● **WORK REQUIRED**: Read the material below. Count the lines containing "Club" and give that count alone.

┌──

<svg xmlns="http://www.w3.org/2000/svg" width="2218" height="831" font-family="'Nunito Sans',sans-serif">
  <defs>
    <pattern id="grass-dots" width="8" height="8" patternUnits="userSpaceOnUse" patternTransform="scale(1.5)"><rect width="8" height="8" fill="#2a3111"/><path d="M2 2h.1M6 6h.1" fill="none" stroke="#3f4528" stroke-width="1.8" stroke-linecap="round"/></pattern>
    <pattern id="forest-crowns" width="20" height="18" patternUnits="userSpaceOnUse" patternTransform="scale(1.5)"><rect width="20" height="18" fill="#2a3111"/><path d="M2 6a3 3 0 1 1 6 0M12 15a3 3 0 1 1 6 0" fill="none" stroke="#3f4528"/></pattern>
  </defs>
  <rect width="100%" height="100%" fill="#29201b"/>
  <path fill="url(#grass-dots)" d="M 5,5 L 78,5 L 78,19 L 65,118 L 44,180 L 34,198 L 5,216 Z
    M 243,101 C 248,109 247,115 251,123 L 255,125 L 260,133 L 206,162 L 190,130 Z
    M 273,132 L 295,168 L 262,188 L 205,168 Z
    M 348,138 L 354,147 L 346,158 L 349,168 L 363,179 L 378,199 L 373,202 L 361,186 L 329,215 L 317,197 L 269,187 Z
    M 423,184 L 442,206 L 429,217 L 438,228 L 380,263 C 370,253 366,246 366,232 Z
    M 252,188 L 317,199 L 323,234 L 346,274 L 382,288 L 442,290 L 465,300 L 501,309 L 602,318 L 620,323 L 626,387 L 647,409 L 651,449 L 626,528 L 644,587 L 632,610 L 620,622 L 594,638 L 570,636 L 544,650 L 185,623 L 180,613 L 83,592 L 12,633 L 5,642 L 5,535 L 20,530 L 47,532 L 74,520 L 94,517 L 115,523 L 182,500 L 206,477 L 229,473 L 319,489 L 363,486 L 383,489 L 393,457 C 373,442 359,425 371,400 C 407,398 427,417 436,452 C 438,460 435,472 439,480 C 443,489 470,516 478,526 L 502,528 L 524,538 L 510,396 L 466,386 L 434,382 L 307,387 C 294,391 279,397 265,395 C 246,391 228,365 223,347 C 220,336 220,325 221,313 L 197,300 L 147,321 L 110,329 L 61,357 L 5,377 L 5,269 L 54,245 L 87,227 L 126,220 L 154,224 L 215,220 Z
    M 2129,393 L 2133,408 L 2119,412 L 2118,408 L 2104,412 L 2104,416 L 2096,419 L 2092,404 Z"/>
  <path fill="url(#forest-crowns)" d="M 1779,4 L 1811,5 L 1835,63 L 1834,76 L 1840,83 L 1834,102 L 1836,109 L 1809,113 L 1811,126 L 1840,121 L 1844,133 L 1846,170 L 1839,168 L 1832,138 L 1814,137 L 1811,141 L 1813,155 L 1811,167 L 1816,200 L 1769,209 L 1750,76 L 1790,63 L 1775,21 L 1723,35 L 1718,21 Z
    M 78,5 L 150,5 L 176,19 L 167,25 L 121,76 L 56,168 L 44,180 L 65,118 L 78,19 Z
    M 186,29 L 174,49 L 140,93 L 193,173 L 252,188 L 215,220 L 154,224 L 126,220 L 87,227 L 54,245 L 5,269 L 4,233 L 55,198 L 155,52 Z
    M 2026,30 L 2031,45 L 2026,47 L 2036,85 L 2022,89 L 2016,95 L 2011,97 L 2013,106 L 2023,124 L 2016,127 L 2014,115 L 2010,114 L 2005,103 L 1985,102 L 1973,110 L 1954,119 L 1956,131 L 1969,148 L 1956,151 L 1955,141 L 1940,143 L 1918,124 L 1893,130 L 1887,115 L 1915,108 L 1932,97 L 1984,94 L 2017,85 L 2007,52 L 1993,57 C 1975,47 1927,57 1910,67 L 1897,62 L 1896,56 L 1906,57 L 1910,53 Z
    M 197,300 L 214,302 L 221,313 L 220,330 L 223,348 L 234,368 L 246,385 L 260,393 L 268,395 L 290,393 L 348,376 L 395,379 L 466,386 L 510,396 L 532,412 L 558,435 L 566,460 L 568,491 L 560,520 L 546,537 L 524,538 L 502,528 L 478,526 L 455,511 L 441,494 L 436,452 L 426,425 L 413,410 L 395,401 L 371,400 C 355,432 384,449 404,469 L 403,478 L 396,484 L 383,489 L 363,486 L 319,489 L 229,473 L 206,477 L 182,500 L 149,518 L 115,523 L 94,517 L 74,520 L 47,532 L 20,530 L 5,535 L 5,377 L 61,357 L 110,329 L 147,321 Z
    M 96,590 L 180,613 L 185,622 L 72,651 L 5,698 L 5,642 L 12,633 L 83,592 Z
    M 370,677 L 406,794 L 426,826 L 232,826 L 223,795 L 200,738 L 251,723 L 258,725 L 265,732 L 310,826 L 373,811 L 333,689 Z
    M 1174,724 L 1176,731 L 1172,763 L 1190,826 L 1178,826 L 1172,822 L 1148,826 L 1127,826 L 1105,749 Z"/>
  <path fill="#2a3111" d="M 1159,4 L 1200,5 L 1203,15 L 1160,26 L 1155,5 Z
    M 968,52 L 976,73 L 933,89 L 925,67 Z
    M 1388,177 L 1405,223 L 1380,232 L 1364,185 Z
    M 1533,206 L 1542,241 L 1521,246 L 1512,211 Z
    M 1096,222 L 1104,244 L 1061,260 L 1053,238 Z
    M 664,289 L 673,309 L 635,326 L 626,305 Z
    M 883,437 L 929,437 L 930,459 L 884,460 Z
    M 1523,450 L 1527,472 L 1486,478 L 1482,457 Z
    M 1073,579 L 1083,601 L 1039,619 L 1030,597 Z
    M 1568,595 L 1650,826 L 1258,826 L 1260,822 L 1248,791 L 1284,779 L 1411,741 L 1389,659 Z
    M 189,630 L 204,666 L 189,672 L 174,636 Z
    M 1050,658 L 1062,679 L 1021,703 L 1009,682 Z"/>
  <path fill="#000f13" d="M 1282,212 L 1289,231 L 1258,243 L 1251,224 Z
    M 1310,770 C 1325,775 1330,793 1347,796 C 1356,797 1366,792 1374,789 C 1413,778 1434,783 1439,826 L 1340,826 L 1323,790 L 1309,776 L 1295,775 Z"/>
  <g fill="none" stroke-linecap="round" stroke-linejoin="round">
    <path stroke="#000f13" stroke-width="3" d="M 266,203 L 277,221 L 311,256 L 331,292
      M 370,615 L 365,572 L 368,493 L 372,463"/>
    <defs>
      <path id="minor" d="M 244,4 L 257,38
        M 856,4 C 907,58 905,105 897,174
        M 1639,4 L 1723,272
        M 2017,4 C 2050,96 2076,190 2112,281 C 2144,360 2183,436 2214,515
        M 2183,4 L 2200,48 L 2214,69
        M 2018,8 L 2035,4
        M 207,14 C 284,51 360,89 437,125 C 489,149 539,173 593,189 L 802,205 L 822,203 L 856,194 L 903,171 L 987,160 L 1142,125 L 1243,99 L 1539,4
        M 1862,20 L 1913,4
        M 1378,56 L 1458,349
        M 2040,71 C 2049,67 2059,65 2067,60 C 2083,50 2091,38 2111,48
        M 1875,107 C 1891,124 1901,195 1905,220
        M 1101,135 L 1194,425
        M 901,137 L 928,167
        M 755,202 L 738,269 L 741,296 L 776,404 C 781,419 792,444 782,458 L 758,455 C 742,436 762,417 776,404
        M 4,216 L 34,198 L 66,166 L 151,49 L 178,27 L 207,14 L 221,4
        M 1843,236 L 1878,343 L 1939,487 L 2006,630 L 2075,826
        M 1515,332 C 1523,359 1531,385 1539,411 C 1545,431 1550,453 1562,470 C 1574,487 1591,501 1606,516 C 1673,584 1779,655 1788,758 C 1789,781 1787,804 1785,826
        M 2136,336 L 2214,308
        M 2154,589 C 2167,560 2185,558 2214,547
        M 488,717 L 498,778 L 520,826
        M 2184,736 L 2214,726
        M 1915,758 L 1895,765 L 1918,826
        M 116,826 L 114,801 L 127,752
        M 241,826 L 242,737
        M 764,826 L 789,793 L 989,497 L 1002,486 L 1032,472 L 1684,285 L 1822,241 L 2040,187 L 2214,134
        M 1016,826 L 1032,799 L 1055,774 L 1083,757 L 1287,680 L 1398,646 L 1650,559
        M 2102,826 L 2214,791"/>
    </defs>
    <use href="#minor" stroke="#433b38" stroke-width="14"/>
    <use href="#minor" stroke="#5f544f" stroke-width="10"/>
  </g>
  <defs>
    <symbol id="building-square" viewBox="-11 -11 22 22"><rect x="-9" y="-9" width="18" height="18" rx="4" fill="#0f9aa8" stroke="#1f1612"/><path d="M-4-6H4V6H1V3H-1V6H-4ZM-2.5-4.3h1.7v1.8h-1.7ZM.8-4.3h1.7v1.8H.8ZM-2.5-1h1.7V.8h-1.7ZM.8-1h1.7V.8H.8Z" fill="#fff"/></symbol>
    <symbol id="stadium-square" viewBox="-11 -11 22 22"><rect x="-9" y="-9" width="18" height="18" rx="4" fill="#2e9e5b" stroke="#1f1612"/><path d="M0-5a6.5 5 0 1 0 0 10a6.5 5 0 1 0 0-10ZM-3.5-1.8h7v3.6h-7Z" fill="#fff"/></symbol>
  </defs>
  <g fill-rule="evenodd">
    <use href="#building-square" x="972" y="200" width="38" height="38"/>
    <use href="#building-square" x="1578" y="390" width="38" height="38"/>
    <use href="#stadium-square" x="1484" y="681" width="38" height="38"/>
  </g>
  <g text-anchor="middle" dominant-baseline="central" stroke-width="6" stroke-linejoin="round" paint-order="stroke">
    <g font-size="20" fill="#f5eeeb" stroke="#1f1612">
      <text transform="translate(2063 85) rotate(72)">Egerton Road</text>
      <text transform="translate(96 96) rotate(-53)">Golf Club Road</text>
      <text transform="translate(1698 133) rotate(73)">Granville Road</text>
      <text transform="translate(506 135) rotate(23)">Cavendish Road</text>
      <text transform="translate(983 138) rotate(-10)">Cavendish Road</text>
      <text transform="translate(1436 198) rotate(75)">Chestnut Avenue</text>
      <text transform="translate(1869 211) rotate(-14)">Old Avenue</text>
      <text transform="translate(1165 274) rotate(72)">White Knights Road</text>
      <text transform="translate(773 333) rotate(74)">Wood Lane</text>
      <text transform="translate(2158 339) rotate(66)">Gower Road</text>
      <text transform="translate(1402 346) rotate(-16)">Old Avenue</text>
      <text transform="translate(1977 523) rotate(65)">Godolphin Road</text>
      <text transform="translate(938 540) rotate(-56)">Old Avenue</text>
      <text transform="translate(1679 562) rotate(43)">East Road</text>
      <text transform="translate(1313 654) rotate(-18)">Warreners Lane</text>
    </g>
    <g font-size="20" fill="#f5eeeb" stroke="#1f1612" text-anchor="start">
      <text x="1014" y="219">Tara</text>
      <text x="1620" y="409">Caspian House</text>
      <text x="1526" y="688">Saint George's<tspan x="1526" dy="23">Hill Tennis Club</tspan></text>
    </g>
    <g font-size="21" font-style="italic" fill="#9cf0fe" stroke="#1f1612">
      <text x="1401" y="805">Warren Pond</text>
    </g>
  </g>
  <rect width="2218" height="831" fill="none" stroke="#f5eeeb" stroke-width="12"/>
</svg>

└──

● **PROBLEM SOLUTION**: 2